Но давайте не будем никого вводить в заблуждение: современный Стамбул и современная Турция являются одними из мировых лидеров по количеству заказных убийств, организованных государством, не говоря уже о систематических применениях пыток, нарушении свободы самовыражения и безжалостных нарушениях прав человека. По сравнению с такими странами, как Нигерия, Корея или Китай, известными своей небрежностью в соблюдении прав человека, в Турции, по крайней мере, существует достаточно сильная демократия, чтобы дать возможность избирателям отстранить от власти неугодное народу правительство. Легко понять, что большинство участников выборов крайне не заинтересовано в соблюдении прав человека. Труднее всего объяснить, как люди, которые не могут спокойно воспринимать юридическую ответственность за совершенное по соседству убийство, введенную четыреста лет назад, способны оставаться совершенно безразличными к тому, что в соседнем доме могут допрашивать, пытать и избивать человека либо запрещать книги.
Я хочу только указать на эту ситуацию. Мне не очень хочется пытаться исследовать или объяснить ее. По всей вероятности, потому, что мне не хочется объяснять один недостаток другим. Во всем этом есть что-то такое, что убивает в нас поэзию. А иногда умолчание предполагает, как однажды выразился Сэмюэл Беккет, не то, что «сказать нечего», а наоборот, что «есть много чего сказать».

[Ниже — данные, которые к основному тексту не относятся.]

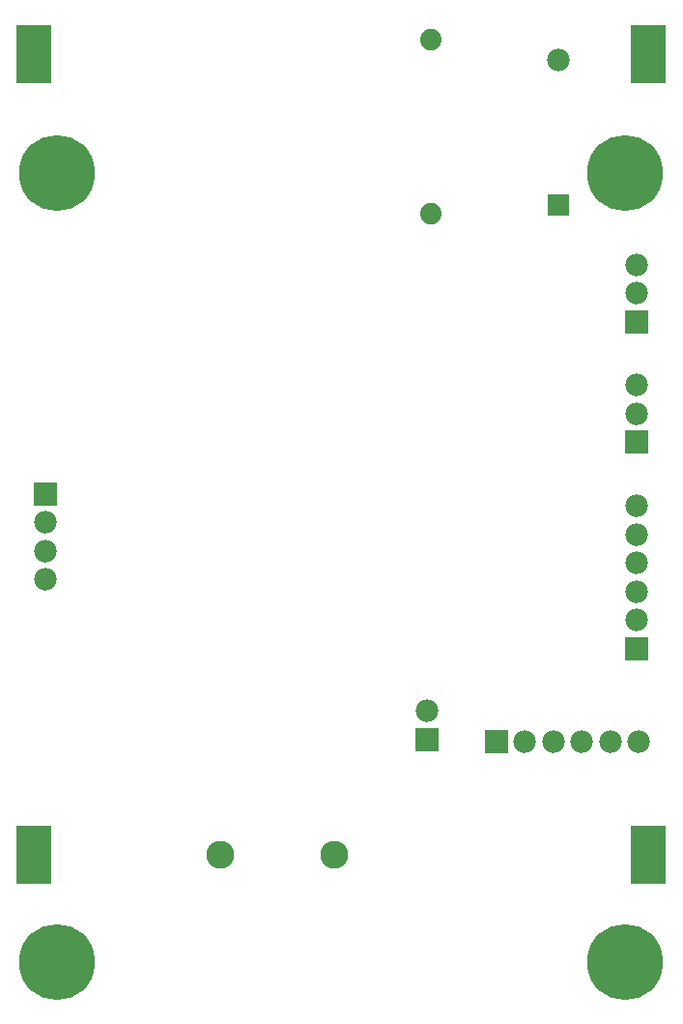
<source format=gbs>
G04*
G04 #@! TF.GenerationSoftware,Altium Limited,Altium Designer,20.1.8 (145)*
G04*
G04 Layer_Color=16711935*
%FSLAX25Y25*%
%MOIN*%
G70*
G04*
G04 #@! TF.SameCoordinates,DCF3A4A8-B772-48C9-94DF-C36B93A42D3A*
G04*
G04*
G04 #@! TF.FilePolarity,Negative*
G04*
G01*
G75*
%ADD48C,0.26142*%
%ADD49C,0.07835*%
%ADD50R,0.07835X0.07835*%
%ADD51R,0.07835X0.07835*%
%ADD52R,0.12362X0.20236*%
%ADD53C,0.09606*%
%ADD54C,0.07791*%
%ADD55R,0.07791X0.07791*%
%ADD56C,0.07441*%
D48*
X212000Y16000D02*
D03*
X16000D02*
D03*
X212000Y288000D02*
D03*
X16000D02*
D03*
D49*
X216000Y256343D02*
D03*
Y246500D02*
D03*
Y214843D02*
D03*
Y205000D02*
D03*
Y143579D02*
D03*
Y153421D02*
D03*
Y163264D02*
D03*
Y173106D02*
D03*
Y133736D02*
D03*
X177236Y92000D02*
D03*
X216606D02*
D03*
X206764D02*
D03*
X196921D02*
D03*
X187079D02*
D03*
X143500Y102421D02*
D03*
X12000Y167421D02*
D03*
Y157579D02*
D03*
Y147736D02*
D03*
D50*
X216000Y236658D02*
D03*
Y195158D02*
D03*
Y123894D02*
D03*
X143500Y92579D02*
D03*
X12000Y177264D02*
D03*
D51*
X167394Y92000D02*
D03*
D52*
X220000Y53000D02*
D03*
X8000D02*
D03*
Y329000D02*
D03*
X220000D02*
D03*
D53*
X111685Y53000D02*
D03*
X72315D02*
D03*
D54*
X189000Y327000D02*
D03*
D55*
Y277000D02*
D03*
D56*
X145000Y274000D02*
D03*
Y334000D02*
D03*
M02*

</source>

Именно в таких ситуациях я очень хорошо понимаю, почему Тургенев хотел забыть о России и всех ее проблемах, почему он уехал в Баден-Баден и полностью посвятил себя жизни, в которой России не было места, почему он бранил тех, кто хотел поговорить с ним о проблемах России (как в одном его известном рассказе), говоря им, что абсолютно безразличен к России и старается как можно скорее о ней забыть. И это несмотря на то, что я очень часто думаю о том, что лучше всего остаться в Турции, закрыться в комнате и отправиться в путешествие по моему миру воображения, имея неопределенное намерение когда-нибудь написать книгу. На самом деле я именно так и поступал с 1975 по 1982 год, когда политическая жестокость, заказные убийства, давление государства, пытки и запреты в Турции достигли своего апогея. Закрыться в комнате, чтобы писать рассказы либо новый роман, полные аллегорий, неопределенности, умолчания и неясных голосов, конечно же, лучше, чем писать новую историю о наших недостатках, которые можно объяснить другими недостатками. Чтобы отправиться в такое путешествие, нет необходимости точно знать, куда идешь; достаточно знать, где не хочешь оказаться.
Давайте остановимся немного на той комнате, о которой я только что упоминал, говоря, как я работаю с аллегориями и неясностями. Есть роман французского писателя Гастона Леру, ставшего популярным в последние годы своим романом «Призрак оперы», переведенным на турецкий как «Тайна желтой комнаты». Этот роман почитается любителями детективной прозы как первый и самый блестящий пример «убийства в запертой на ключ комнате». Комната, в которой произошло убийство, заперта на ключ, внутри — труп и определенное количество подозреваемых. После убийства некто, обладающий талантом решать головоломки, проверяет улики и устанавливает причину убийства. Семьдесят лет спустя после того, как Гастон Леру написал «Тайну желтой комнаты», испанский писатель Мануэль Васкес Монтальбан написал книгу под названием «Убийство в центральном комитете», доказав, что возможности этого жанра не исчерпаны. Закрытая комната в этом политическом романе — это комната собраний некой партии, очень похожей на Испанскую Коммунистическую партию, и когда в ней гаснет свет, убивают генерального секретаря партии. Какую бы форму ни принимал такой детективный роман, убийство в закрытой комнате предполагает четкое представление о преступлении, правосудии и наказании. Следователь, вошедший комнату после убийства, обычно представляет государственное правосудие и исполнительную власть, он допрашивает поочередно всех подозреваемых. Этот допрос навевает читателю мысли об индивидуальной ответственности перед центральной властью, окружающей нас, за совершенные нами преступления. Закрытая комната — лучший способ передать идею, что мы больше не несем ответственности и не виновны как сообщество, как квартал или как община. Мы либо сами виновны в этом, либо не виновны вообще. Этот мир, в котором мы ответственны только перед государством за наши преступления, — совершенно не тот мир морали и нравственности, который представлял Достоевский.